Article of Association

Active Biotech AB (publ)
556223-9227

§1 Name

The company’s name is Active Biotech AB (publ).

§ 2 Registered office

The registered office of the board of directors shall be situated in the municipality of Lund, Sweden.

§ 3 Operations

The company shall engage, directly or through subsidiaries, in research, development, production, marketing and sales of medical, chemical and biotechnology products, conduct administrative services for the group and undertake any other operations compatible therewith.

§ 4 Share capital

The company’s share capital shall amount to not less than SEK 4,000,000 and not more than SEK 16,000,000.

§ 5 Number of shares

The company shall have not less than 700,000,000 shares and not more than 2,800,000,000 shares.

§ 6 Board of directors

The board of directors shall consist of three to nine (3 – 9) members, with not more than nine (9) deputies.

Auditors

The company shall have one or two (1 – 2) auditors, with not more than two (2) deputies.

§ 7 Notice of general meetings

Notice of general meetings shall be made through announcement in Post- och Inrikes Tidningar and on the company’s website. It shall be announced in Svenska Dagbladet that a notice of a general meeting has been issued.

§ 8 General meeting

The annual general meeting shall be held within six (6) months following the end of the financial year. The following items of business shall be addressed at the annual general meeting:

  1. Opening of the meeting;
  2. Election of chairman of the meeting;
  3. Preparation and approval of the voting list;
  4. Approval of the agenda for the meeting;
  5. Election of one or two persons to verify the minutes;
  6. Determination of whether the meeting has been duly convened;
  7. Presentation of the annual report and the auditors’ report and, where applicable, the consolidated financial statements and the auditors’ report for the group;
  8. Resolutions concerning:
    1. adoption of the income statement and the balance sheet and, where applicable, the consolidated income statement and the consolidated balance sheet;
    2. disposition of the company’s profits or losses pursuant to the adopted balance sheet;
    3. discharge of the members of the board of directors and the managing director from liability;
  9. Determination of the number of members and deputy members of the board of directors and, where applicable, the number of auditors and deputy auditors;
  10. Determination of the fees to be paid to the board of directors and the auditors;
  11. Election of members and deputy members of the board of directors and, where applicable, auditors and deputy auditors;
  12. Other matters which rest upon the general meeting pursuant to the Swedish Companies Act or the articles of association.

§ 9 Financial year

The company’s financial year shall be the calendar year.

§ 10 Record day provision

The company’s shares shall be registered in a securities register in accordance with the Swedish Central Securities Depositories and Financial Instruments (Accounts) Act (1998:1479).

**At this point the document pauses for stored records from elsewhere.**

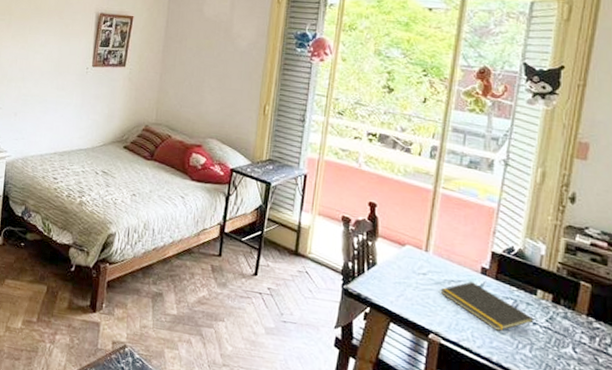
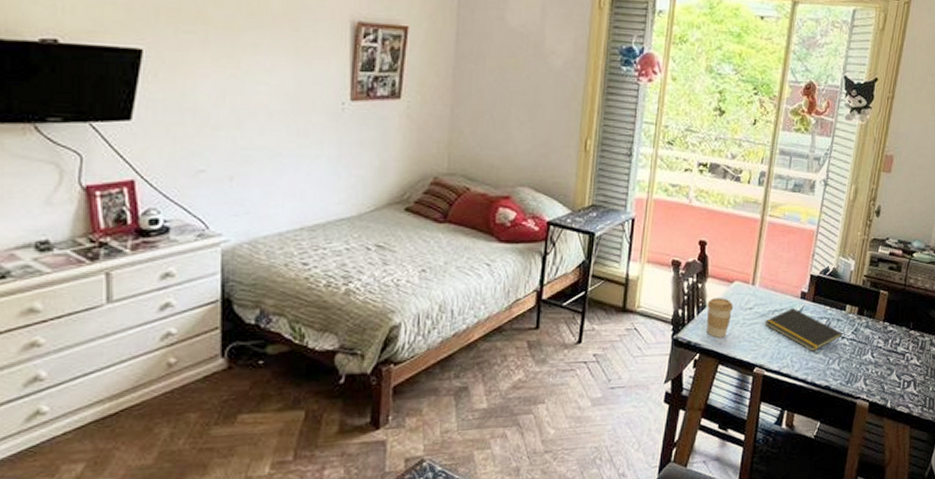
coffee cup: none [377,257,406,297] -> present [707,298,734,338]

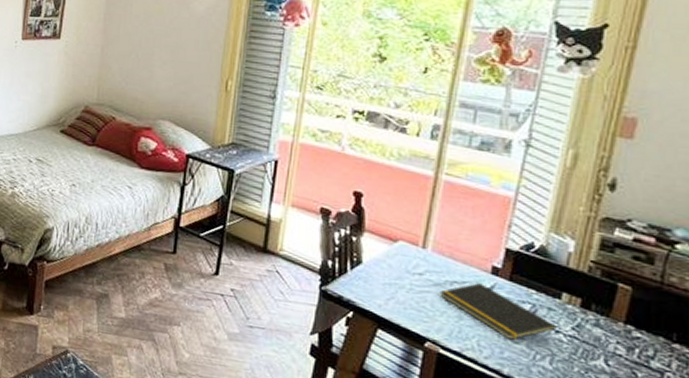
coffee cup: present [707,298,734,338] -> none [362,254,398,300]

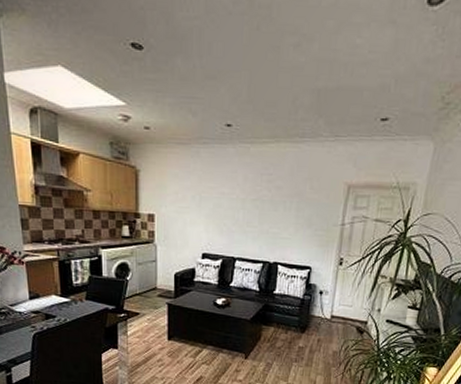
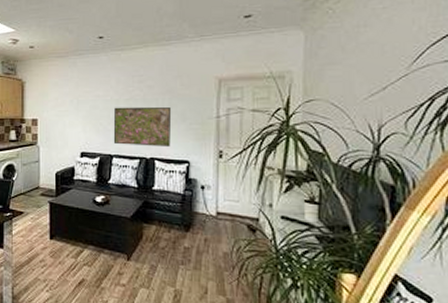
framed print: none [237,207,299,252] -> present [113,106,172,147]

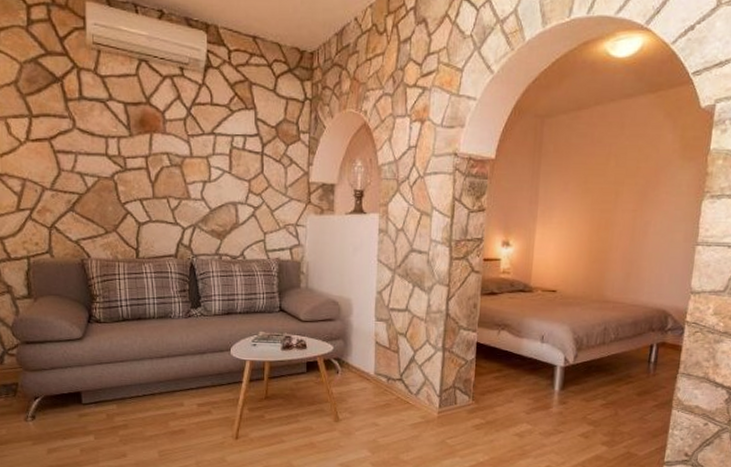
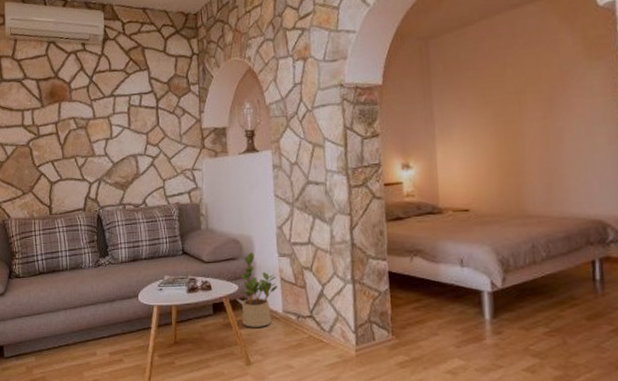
potted plant: none [334,315,373,387] -> present [240,252,278,327]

§ 11 Notification of intent to participate in a general meeting

In order to be entitled to participate in a general meeting, shareholders shall notify the company of their intention not later than on the day stipulated in the notice convening the general meeting. This day must not be a Sunday, any other public holiday, a Saturday, Midsummer’s Eve, Christmas Eve or New Year’s Eve and must not be earlier than the fifth weekday prior to the general meeting. Assistants to the shareholder shall be entitled to attend the general meeting only if the shareholder has notified the company of the number of assistants (not more than two) in the manner set out above.

§ 12 Place for general meeting

General meeting shall be held in Lund or Stockholm, Sweden.

§ 13 Collection of powers of attorney and postal voting

The board of directors may collect powers of attorney in accordance with the procedures described in Chapter 7, Section 4, second paragraph, of the Swedish Companies Act (2005:551).

The board of directors may resolve, prior to a general meeting, that the shareholders shall be entitled to exercise their voting rights by post prior to the general meeting.


This Articles of Association has been adopted at the Extraordinary General Meeting on October 23, 2024.